ACTIVITY - From the records below, find each line with the string "benannt" and copy it.

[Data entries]
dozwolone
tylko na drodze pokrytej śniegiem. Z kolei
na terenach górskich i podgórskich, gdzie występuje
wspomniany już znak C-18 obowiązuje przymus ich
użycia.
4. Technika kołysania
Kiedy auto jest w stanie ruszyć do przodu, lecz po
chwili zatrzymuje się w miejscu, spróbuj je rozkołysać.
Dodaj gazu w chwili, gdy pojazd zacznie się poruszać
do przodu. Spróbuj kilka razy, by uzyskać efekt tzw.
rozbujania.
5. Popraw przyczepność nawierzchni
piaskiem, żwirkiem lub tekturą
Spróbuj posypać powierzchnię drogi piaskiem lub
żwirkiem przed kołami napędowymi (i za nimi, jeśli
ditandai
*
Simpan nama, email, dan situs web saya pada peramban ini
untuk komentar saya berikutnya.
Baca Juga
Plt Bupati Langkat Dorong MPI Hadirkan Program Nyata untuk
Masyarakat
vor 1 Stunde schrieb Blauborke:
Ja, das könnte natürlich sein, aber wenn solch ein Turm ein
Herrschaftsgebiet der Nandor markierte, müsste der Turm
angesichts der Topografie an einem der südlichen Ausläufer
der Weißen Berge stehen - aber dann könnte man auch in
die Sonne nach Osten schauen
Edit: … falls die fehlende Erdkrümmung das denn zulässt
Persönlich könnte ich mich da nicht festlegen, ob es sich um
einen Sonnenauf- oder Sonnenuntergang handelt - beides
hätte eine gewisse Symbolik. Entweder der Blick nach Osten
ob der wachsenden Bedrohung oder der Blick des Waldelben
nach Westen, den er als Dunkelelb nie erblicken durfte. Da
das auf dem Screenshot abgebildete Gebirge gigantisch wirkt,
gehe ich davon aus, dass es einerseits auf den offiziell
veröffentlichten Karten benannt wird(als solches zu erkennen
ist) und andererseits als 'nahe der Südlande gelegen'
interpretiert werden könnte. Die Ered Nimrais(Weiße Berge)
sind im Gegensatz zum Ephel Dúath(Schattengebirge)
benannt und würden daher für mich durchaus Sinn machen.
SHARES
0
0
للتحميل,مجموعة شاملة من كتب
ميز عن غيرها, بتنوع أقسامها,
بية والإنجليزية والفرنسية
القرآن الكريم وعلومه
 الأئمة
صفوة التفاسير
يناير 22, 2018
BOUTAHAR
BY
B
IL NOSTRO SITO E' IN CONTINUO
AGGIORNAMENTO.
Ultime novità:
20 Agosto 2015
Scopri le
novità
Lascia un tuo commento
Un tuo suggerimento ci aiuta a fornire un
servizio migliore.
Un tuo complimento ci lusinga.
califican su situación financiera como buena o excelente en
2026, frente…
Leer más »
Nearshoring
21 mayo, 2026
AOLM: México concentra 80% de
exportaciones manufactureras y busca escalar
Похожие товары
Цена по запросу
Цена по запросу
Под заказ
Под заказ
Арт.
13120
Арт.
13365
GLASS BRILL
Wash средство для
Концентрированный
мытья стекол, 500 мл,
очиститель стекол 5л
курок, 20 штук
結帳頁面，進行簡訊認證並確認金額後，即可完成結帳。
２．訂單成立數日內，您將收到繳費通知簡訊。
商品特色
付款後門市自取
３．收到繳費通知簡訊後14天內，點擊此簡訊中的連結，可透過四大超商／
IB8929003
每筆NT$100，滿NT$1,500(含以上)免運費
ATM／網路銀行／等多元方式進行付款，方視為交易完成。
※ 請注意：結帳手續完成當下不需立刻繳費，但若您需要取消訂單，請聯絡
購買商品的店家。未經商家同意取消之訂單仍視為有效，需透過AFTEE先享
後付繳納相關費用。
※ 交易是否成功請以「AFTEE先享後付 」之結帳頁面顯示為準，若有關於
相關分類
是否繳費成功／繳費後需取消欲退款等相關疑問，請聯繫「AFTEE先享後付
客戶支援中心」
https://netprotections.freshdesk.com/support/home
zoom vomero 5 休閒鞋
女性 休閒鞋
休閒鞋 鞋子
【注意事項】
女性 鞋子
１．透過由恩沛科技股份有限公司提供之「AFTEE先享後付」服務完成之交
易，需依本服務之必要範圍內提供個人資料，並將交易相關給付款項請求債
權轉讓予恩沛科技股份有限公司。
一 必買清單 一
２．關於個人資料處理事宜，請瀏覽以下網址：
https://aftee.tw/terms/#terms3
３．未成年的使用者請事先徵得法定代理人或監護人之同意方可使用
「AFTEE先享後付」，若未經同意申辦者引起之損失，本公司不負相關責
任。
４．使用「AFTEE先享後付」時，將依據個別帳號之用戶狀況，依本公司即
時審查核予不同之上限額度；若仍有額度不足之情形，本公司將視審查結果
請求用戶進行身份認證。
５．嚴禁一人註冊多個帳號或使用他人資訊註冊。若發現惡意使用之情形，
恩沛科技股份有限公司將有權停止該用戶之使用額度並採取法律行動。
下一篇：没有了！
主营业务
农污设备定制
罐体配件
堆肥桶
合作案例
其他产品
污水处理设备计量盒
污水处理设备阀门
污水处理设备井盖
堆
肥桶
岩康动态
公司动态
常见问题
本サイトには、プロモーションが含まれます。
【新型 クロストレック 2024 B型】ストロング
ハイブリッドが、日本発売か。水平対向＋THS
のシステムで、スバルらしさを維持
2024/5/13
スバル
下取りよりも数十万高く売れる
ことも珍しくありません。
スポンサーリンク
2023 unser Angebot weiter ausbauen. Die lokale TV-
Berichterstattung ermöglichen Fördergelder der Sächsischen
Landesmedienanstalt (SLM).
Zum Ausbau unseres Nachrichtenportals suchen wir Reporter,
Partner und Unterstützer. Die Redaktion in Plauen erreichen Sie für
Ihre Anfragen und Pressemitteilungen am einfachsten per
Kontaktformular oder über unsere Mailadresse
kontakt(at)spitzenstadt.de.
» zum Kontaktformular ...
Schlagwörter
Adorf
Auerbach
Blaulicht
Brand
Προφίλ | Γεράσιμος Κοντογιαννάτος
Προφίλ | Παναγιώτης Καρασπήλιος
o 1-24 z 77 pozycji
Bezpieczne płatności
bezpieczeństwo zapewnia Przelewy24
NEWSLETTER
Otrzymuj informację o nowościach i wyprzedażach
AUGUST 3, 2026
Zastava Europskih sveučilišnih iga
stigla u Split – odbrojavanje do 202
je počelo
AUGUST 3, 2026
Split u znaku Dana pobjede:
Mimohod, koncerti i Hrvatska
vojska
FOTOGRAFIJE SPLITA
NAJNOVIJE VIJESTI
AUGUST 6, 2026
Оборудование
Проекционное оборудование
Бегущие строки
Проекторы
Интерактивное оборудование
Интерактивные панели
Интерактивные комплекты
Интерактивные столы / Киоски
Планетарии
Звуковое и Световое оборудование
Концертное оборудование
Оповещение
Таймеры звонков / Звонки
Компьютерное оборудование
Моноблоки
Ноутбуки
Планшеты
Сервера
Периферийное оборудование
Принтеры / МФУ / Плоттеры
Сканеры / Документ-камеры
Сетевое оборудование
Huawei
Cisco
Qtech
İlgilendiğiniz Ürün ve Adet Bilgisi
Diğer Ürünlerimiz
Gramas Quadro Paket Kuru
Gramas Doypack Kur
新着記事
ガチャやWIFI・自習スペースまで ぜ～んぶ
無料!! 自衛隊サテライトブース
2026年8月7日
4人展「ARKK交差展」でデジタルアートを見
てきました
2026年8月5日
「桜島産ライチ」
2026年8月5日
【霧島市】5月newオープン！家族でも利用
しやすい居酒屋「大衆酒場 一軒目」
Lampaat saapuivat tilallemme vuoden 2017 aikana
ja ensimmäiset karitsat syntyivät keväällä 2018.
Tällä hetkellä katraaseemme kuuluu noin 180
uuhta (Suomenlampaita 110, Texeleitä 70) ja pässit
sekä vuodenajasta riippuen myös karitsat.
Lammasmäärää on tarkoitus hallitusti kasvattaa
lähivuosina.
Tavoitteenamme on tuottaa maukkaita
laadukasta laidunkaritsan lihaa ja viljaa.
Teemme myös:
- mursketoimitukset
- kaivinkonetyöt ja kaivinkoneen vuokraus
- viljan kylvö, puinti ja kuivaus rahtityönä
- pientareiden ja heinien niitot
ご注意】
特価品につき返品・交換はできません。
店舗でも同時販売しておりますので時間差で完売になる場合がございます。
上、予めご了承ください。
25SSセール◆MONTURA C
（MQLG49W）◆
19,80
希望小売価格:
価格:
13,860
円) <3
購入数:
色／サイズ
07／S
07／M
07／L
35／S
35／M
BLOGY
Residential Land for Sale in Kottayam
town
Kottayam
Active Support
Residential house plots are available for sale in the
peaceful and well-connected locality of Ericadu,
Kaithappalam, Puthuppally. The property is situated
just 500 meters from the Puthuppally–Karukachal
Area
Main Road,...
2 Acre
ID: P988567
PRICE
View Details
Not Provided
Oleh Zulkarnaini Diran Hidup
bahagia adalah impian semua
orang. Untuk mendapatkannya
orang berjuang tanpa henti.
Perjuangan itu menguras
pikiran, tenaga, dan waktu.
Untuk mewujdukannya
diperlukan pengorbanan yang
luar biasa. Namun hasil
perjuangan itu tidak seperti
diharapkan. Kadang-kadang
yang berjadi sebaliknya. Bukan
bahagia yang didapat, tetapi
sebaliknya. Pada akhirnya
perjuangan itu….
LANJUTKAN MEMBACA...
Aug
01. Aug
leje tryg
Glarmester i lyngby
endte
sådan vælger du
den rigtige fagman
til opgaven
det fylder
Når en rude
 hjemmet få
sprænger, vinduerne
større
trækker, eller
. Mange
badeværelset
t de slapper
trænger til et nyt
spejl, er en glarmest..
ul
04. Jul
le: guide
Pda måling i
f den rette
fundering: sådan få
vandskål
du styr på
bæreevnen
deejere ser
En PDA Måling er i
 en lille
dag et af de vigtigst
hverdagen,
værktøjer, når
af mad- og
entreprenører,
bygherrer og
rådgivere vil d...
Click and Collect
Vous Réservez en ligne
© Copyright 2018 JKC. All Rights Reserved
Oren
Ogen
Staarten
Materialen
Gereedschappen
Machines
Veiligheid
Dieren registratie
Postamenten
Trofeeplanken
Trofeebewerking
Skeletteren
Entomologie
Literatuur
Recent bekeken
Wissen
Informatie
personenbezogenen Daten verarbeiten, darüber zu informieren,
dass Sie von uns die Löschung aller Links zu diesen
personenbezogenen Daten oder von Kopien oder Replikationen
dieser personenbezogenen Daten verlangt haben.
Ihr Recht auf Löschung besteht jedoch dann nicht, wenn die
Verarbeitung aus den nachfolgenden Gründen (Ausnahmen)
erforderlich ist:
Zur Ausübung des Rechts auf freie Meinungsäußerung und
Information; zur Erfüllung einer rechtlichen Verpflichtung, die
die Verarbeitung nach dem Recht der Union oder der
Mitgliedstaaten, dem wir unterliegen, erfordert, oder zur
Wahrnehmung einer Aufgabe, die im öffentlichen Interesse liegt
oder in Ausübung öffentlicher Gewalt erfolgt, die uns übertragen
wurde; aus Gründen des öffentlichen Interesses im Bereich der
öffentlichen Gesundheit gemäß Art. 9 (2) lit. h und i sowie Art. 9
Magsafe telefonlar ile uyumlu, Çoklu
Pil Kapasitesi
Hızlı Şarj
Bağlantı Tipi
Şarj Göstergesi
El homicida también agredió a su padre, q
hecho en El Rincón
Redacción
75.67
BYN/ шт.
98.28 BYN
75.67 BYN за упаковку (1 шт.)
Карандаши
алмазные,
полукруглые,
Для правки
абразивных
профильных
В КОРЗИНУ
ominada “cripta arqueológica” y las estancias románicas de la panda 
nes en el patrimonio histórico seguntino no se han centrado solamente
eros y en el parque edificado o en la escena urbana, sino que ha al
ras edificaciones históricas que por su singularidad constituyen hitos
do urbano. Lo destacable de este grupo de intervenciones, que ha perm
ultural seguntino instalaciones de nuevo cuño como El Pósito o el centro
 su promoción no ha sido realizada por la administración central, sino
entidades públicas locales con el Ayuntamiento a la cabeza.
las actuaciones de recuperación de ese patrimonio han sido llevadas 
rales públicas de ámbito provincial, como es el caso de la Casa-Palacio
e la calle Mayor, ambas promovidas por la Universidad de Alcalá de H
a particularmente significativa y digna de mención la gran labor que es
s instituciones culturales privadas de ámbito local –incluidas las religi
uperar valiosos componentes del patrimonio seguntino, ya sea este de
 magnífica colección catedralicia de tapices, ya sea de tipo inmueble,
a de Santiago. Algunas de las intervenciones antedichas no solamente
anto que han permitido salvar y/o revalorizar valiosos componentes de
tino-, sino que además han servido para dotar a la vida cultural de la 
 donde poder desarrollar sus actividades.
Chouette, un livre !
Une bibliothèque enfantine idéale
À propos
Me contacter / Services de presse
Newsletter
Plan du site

EXERCISE ANSWER -
veröffentlichten Karten benannt wird(als solches zu erkennen
benannt und würden daher für mich durchaus Sinn machen.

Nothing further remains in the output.